The human spine

Equilibrium ideas related to forces and torques can be applied to many parts of the human body, including the spine. If you bend your upper body over so it is horizontal that can put a great deal of stress on the lumbrosacral disk, the disk separating the lowest vertebra from the tailbone (the sacrum). If you're bending over to pick something up that's even worse.

Analyze this by treating the spine as a pivoted bar, or lever. There are essentially three forces acting on this bar:

The force of gravity, mg, acting on the upper body (this is about 65% of the body weight).
The tension in the back muscles. This can be considered as one force T that acts at an angle of about 12° to the horizontal when the upper body is horizontal.
The support force F from the tailbone, which also acts at a small angle measured from the horizontal.

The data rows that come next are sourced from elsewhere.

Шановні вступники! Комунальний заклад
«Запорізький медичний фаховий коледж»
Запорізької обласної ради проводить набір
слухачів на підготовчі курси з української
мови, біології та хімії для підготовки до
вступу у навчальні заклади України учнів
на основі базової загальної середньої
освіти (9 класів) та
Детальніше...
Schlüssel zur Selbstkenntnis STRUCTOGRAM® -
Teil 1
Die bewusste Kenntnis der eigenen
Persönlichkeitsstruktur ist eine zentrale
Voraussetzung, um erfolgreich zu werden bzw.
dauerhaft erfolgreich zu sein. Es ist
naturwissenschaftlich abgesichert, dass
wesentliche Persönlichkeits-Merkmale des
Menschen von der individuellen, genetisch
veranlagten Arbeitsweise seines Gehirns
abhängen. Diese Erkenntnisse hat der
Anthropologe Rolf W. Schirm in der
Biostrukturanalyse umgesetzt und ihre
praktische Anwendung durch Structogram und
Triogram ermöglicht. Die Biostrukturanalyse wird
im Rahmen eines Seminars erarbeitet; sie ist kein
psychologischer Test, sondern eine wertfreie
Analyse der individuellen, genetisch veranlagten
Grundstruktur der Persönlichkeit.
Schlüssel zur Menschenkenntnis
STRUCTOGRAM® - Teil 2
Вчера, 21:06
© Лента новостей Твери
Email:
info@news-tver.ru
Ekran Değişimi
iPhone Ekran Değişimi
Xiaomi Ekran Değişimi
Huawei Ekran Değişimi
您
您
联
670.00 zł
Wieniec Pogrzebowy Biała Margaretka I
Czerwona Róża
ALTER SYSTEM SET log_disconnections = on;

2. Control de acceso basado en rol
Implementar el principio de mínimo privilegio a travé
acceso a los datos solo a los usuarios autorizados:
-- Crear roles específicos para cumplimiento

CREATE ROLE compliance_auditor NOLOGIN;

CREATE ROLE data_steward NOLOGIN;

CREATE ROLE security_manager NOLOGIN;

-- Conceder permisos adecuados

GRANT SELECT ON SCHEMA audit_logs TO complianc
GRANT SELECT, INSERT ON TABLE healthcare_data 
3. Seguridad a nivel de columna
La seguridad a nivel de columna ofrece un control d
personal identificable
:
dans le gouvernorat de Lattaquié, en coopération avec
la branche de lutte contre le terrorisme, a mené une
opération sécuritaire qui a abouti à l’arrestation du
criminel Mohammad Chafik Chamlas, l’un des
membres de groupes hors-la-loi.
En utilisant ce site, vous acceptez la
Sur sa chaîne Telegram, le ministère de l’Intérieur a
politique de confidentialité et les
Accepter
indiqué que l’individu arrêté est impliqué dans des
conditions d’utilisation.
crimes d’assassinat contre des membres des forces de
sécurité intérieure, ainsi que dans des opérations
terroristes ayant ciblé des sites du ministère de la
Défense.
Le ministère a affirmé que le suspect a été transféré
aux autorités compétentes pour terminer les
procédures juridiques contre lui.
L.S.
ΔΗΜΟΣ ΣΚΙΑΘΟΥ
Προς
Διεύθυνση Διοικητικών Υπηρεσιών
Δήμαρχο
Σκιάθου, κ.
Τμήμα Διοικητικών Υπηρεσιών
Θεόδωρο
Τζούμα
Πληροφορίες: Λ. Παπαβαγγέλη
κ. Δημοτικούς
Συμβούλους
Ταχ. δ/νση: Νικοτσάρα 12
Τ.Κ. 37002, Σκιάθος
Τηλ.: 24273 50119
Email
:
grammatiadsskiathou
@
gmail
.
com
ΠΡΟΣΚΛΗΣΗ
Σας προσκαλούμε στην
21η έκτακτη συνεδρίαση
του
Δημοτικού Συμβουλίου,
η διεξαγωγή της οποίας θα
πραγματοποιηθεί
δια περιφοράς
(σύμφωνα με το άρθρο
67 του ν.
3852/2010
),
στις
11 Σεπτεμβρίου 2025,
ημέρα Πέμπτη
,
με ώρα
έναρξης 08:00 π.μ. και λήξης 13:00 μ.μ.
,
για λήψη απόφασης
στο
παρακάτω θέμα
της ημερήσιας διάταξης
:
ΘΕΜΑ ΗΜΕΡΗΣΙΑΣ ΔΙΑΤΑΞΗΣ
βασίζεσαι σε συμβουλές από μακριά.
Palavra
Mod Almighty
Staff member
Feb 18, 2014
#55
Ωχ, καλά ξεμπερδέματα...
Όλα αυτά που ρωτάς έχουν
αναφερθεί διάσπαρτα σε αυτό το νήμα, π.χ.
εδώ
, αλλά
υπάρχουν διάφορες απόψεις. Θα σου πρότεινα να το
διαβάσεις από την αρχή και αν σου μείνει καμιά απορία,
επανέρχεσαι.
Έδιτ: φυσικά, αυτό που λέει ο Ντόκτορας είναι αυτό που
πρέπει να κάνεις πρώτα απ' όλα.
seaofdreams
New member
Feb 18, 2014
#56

Assume an equilibrium situation. Taking torques about the tailbone tells us that the torque from the vertical component of T must balance the torque from the force of gravity. T is applied about 10% further from the tailbone than the force of gravity is, so this gives:

T sinq * 1.1x = mg x

The components of the support force F can then be found by summing forces horizontally and vertically.

For a person with a mass of 60 kg (therefore a weight of about 0.65*600 = 390 N as mg for the upper body), T and F both work out to around 1700 N.

If you pick something up with your arms these forces are even larger. Picking up something with a weight of 100 N, for instance, increases both of the T and F forces by about 600 N!

The moral of the story: bend your legs instead of your back. Picking up a 100 N bag of groceries by bending at the knee and keeping the back vertical produces a force of about 500 N on the bottom disk in the spine. The force is 4-5 times larger if you bend your back instead.